Why these values? - Lambda: Sophos reports ~66% of orgs hit in 2 years ≈ 33%/year, but per-server is lower - Median: Average ransomware cost is 700K-1.4M (Sophos, 2023) - Sigma: High because costs vary wildly based on negotiation, backups, etc.

Scenario 2: Data Breach (PII)

Context: 50 databases containing customer PII

model:
  assets:
    cardinality: 50
  frequency:
    model: poisson
    parameters:
      lambda: 0.05  # 5% per database per year
  severity:
    model: lognormal
    parameters:
      median: "100 000"  # $100K median
      currency: USD
      sigma: 1.2         # Moderate variability

Why these values? - Lambda: IBM reports 1 in 20 orgs have breach per year ≈ 5% - Median: IBM Cost of Data Breach 2023: $4.45M average, but varies by size - Sigma: Moderate because costs are somewhat predictable (per-record costs)

Scenario 3: Phishing Incidents

Context: 1000 employees, measuring credential compromise

model:
  assets:
    cardinality: 1000  # employees
  frequency:
    model: poisson
    parameters:
      lambda: 0.2  # 20% of employees click phishing per year
  severity:
    model: lognormal
    parameters:
      median: "8 000"  # $8K median (mostly time to remediate)
      currency: USD
      sigma: 1.5       # Some lead to major breaches

Why these values? - Lambda: Industry average click rate is 10-30% - Median: Most phishing is caught quickly, low cost - Sigma: But some lead to major breaches, so high variability


Data Sources

Industry Reports (Free)
◆ ◆ ◆ ◆ ◆
#### ACTIVITY:
In the cyber risk scenarios text, what median loss per incident does the data breach scenario assume?

#### DATA SUPPLIED:
◆ ◆ ◆ ◆ ◆
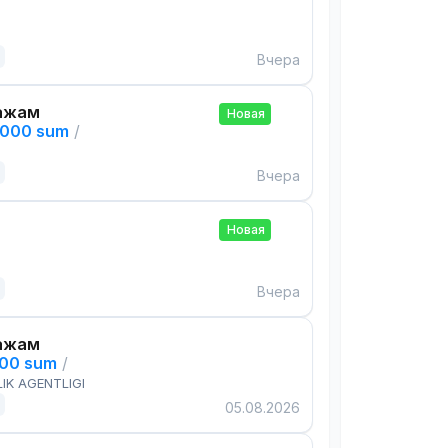
Вчера
ажам
Новая
,000 sum
/
Вчера
Новая
Вчера
ажам
000 sum
/
IK AGENTLIGI
05.08.2026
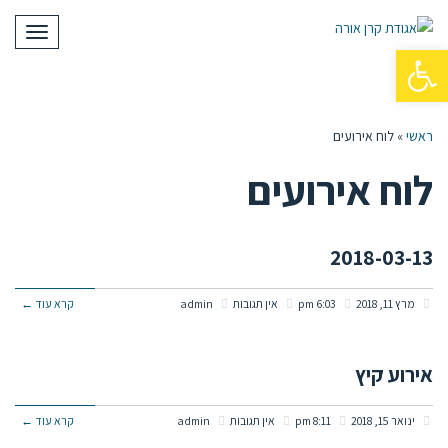
תפריט
פתח סרגל נגישות
ראשי
»
לוח אירועים
לוח אירועים
2018-03-13
מרץ 11, 2018
6:03 pm
אין תגובות
admin
קרא עוד ←
אירוע קיץ
ינואר 15, 2018
8:11 pm
אין תגובות
admin
קרא עוד ←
◆ ◆ ◆ ◆ ◆
#### TASK RESPONSE:
A median of $100K, in USD.